I WAS pleased to read Mr Brian Salts' letter (Times, December 6) about the leaflets concerning reorganised local government. When I read them I was struck by how little information they contained.
The diagrams purporting to show the new organisation choices were not explained and the lines between the various bodies were confusing.
No explanation was made as to the authority and responsibility of the elected representatives. Are we to have full-time elected officers as well as a chief executive and his heads of departments?
And finally, what are the proposed changes going to cost the council tax payers? Are we to have yet more full-paid politicians sucking money from our pockets?

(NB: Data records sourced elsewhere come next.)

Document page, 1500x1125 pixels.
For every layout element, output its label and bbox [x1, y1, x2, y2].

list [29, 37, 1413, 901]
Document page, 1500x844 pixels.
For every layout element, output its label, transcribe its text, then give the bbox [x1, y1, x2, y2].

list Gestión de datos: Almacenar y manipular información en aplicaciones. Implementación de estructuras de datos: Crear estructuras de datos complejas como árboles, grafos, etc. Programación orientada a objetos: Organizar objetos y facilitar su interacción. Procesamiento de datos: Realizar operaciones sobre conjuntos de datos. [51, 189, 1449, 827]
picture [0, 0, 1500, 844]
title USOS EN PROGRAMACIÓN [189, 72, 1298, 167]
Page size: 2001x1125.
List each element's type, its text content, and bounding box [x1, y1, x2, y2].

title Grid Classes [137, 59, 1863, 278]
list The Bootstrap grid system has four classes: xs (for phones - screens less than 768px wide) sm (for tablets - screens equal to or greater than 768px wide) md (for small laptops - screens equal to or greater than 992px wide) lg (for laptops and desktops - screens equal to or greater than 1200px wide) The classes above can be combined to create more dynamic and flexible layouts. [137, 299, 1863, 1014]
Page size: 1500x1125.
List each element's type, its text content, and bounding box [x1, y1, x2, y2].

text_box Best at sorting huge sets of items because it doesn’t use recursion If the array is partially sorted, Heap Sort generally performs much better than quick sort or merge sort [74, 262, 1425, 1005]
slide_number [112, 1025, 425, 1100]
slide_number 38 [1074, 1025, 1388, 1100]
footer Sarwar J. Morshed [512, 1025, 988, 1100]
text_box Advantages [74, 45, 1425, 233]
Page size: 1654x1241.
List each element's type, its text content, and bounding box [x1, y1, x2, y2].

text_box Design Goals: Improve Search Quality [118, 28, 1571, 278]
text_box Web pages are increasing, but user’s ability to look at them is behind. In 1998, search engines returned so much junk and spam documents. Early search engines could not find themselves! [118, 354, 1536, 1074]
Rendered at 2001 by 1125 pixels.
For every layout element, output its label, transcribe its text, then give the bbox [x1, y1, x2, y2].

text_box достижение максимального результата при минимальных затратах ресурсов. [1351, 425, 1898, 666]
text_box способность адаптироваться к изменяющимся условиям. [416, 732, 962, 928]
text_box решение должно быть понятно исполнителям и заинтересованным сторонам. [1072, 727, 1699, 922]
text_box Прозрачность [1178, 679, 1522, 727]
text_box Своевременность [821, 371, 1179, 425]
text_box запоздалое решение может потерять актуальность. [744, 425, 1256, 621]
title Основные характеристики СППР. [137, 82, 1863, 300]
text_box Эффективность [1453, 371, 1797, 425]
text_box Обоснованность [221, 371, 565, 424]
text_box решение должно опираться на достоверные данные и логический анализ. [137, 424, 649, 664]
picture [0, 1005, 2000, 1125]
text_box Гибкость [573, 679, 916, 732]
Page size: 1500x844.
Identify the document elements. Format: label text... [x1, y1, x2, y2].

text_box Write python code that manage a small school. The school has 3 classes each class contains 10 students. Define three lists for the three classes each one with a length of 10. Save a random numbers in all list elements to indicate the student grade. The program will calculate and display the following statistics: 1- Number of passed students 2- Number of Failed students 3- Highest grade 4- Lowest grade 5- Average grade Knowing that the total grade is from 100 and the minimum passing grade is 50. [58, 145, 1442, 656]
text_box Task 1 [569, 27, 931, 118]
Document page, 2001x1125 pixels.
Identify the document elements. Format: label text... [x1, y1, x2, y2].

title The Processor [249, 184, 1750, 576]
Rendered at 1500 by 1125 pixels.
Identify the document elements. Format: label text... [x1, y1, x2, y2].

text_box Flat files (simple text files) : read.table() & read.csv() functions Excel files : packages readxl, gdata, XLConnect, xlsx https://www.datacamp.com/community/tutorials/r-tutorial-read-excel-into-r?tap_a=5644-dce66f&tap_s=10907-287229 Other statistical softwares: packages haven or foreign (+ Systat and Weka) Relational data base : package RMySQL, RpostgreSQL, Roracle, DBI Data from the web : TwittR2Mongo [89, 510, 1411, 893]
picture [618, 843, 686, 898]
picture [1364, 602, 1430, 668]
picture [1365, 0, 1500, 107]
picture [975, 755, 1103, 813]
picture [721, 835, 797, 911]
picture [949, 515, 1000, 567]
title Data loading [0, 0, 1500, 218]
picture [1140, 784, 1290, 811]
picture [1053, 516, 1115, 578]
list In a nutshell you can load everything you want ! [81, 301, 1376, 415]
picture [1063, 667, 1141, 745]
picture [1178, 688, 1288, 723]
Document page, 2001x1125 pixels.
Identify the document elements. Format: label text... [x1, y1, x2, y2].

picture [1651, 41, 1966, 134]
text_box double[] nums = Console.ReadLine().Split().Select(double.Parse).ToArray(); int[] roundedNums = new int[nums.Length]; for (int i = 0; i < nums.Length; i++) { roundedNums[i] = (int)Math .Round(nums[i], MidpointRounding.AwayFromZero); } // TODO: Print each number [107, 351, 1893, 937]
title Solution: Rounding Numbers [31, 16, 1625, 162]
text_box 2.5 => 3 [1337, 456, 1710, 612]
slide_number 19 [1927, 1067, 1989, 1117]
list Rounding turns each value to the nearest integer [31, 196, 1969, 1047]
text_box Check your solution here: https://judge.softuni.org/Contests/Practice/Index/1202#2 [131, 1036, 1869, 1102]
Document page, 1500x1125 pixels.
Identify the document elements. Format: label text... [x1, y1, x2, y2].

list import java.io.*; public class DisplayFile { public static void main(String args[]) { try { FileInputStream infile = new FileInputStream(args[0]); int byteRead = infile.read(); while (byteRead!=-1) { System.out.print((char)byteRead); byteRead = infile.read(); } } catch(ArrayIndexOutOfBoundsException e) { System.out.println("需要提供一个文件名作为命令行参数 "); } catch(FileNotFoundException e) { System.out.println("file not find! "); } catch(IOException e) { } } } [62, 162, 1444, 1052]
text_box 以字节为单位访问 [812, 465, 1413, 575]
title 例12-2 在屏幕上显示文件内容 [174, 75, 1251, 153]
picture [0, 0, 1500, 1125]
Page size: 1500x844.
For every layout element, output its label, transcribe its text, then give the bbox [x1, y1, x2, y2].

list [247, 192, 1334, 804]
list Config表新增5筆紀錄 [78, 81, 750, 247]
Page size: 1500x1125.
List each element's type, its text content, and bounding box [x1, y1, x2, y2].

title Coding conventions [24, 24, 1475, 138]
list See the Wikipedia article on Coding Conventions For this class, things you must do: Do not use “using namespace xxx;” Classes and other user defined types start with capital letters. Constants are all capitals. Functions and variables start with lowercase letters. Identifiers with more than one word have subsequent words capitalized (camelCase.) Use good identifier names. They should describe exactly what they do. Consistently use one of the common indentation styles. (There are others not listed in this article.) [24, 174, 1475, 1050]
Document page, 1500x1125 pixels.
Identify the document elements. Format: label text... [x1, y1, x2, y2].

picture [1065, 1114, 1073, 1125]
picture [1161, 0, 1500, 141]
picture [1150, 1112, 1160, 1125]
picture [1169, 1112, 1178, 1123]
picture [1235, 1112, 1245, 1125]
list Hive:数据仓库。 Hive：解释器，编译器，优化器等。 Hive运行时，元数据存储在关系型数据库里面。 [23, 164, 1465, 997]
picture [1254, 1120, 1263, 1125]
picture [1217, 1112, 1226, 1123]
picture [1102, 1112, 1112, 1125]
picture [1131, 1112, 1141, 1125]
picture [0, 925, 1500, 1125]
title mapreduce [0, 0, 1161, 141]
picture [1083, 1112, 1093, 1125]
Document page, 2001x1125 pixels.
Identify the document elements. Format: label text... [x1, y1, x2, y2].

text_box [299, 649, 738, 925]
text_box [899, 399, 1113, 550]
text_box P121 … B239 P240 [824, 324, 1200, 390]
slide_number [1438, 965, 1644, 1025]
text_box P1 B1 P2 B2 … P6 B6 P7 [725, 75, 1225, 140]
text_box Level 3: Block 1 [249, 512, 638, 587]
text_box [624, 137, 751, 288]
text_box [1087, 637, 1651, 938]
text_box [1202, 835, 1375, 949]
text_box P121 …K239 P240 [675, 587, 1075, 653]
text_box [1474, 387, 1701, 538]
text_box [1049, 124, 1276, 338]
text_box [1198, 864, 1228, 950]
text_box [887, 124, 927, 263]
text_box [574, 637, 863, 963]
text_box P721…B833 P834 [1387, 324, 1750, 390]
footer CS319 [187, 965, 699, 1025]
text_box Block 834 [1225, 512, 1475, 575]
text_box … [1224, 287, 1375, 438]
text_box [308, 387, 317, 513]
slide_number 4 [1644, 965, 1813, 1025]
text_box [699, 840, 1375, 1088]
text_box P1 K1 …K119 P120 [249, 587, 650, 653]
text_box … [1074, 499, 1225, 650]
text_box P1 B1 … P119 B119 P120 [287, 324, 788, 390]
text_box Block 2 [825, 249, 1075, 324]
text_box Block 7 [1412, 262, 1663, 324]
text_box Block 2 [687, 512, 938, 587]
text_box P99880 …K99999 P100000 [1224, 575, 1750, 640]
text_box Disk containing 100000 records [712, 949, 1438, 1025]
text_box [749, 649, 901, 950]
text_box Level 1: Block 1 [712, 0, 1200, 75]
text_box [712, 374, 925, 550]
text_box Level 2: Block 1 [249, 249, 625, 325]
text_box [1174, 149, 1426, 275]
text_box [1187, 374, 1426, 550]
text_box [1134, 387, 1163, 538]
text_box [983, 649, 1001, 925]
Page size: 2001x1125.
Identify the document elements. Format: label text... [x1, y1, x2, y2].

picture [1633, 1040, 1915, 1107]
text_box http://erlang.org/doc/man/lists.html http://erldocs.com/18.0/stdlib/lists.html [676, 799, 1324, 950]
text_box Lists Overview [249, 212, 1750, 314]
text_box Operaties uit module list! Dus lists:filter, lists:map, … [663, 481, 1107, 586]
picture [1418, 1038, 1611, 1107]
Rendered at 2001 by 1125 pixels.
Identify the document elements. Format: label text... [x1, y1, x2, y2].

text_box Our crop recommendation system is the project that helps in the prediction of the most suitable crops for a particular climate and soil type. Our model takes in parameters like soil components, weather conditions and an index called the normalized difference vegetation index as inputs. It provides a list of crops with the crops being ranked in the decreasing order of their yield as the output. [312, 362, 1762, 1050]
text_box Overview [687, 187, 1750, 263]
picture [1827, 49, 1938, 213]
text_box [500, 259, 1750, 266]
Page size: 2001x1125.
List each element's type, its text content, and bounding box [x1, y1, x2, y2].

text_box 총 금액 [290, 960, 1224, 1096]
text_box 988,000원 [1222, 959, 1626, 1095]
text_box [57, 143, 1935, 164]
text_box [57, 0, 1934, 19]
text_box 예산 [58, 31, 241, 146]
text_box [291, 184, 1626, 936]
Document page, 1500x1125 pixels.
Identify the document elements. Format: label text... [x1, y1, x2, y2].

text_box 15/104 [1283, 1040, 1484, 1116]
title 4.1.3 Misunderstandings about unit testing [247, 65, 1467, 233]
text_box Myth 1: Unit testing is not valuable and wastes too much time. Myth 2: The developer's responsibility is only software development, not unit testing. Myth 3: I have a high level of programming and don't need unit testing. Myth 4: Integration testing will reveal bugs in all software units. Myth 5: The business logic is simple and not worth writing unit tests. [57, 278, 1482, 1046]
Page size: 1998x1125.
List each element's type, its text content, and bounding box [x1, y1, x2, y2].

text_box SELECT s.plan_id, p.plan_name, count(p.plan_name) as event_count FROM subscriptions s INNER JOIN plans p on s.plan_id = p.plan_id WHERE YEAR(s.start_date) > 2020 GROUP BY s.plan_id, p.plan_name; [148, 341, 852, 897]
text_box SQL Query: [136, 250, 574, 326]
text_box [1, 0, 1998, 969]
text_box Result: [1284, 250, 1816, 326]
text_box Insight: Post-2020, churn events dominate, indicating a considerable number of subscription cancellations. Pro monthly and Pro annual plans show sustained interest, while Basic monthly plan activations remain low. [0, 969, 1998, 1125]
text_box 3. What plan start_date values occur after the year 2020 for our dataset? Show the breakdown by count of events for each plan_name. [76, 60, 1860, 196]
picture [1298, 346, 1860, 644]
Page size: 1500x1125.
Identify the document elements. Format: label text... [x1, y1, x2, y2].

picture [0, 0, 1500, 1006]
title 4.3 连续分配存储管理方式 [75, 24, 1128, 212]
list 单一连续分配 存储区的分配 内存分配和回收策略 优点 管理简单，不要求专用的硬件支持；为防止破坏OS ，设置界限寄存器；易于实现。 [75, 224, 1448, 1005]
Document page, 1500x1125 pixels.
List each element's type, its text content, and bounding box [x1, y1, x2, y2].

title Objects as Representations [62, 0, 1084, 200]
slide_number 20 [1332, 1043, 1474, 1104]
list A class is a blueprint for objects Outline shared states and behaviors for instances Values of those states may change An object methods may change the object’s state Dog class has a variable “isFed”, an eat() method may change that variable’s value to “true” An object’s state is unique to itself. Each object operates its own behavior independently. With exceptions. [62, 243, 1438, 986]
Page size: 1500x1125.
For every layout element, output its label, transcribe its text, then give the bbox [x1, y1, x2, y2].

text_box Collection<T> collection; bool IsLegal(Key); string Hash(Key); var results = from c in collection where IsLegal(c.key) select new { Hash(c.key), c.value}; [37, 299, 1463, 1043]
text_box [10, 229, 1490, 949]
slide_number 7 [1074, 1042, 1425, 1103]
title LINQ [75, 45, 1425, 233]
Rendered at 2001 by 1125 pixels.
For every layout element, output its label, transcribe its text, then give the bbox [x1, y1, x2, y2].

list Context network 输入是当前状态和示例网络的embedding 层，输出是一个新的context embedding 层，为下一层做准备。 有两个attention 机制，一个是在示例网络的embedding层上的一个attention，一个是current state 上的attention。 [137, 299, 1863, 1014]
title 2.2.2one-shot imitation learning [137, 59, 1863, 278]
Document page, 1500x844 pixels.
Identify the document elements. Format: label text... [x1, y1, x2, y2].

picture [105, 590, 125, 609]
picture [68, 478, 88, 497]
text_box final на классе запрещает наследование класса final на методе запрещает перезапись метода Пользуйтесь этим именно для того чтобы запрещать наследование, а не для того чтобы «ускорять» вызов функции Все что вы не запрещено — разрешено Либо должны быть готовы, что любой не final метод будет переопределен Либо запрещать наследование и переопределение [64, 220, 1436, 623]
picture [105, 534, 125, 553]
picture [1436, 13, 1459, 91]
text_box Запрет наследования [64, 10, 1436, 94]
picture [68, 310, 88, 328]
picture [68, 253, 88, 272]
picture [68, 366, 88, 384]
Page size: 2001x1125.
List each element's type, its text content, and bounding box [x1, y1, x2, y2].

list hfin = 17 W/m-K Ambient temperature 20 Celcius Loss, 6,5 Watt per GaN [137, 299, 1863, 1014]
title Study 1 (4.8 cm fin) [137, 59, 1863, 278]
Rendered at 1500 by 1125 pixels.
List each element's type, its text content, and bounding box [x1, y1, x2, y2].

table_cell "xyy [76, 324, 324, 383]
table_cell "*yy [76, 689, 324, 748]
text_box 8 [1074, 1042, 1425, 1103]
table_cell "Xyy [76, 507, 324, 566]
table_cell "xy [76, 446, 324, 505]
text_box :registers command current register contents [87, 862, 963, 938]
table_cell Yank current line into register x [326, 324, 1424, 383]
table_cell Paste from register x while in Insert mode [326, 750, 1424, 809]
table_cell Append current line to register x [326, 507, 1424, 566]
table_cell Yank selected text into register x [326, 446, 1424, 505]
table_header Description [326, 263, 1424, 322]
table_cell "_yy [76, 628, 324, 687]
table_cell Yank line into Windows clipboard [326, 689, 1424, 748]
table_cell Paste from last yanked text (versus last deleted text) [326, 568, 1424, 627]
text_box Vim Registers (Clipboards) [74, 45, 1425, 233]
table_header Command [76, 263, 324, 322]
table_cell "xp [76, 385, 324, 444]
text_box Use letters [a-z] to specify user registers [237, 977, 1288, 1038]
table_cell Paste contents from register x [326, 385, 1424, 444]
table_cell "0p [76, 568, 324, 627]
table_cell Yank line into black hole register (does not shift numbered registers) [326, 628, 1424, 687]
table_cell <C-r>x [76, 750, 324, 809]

The borough council may say that all this information would confuse us. How can we make a sensible decision without it? Certainly not from the skimpy leaflets so far received!
R Crispin
Midella Road
Yelverton
NO doubt many of your readers are as concerned as Mr Salt about the lack of information regarding the pros and cons of an elected mayor for West Devon Borough which will be decided in the forthcoming January referendum. But the council and its staff are strictly prohibited by law from giving directional information that leads residents towards a particular solution.
However, that rule does not apply to individual elected members. Residents of the parish of Buckland Monachorum, which includes Buckland Monachorum, Crapstone, Clearbrook, Milton Combe and Yelverton, have been invited, through my articles in all three parish magazines (and now the Times), to get in touch with me, either on an individual or group basis, if they need further information on this important issue.
This will be given without political bias from an active (Independent) member who has been extensively involved with the borough council on a day to day basis for some six and a half years.
Cllr Margaret Garton
Kaya
Midella Road
Yelverton
email:
IT was certainly a mistake for the Government to prevent councils from explaining the pros and cons of elected mayors, it just opens the way for misinformation and, er, cons, like that offered by Brian Salt.
'The mayor and cabinet will be controlling the council,' says Brian. Odd, since the council sets both the budget and the policy framework, and the mayor can only spend the money he's given and take the decisions he's allowed.
'Mayors have resulted in dictatorship,' Brian's extensive contacts tell him. Also odd, since unless you count Red Ken in London no executive mayors have yet been elected.
'Waste of time electing a council,' Brian tells us. A pinch of salt
required here: the cabinet have to be elected council members. A mayor will have a hard time finding nine chums among the 31 councillors the voters send him. More to the point he will have an even harder time finding nine councillors with the commitment to council work to take on a cabinet job. (You may have noticed the council doesn't publish attendance figures . . . ).
'Undemocratic' is a much abused word. Is a mayor elected by the whole of West Devon necessarily less democratic than a councillor elected by a 30th of it on a turnout below 25 per cent?
'Insist that the council be controlled by the councillors and not by the officers'? Dream on, Brian, dream on! Though come to think of it, a mayor and cabinet might just be the way to make the dream come true . . .
Lots more misinformation and shroud-waving is on the way to you. Keep your nerve, use your vote, and yes, U Choose!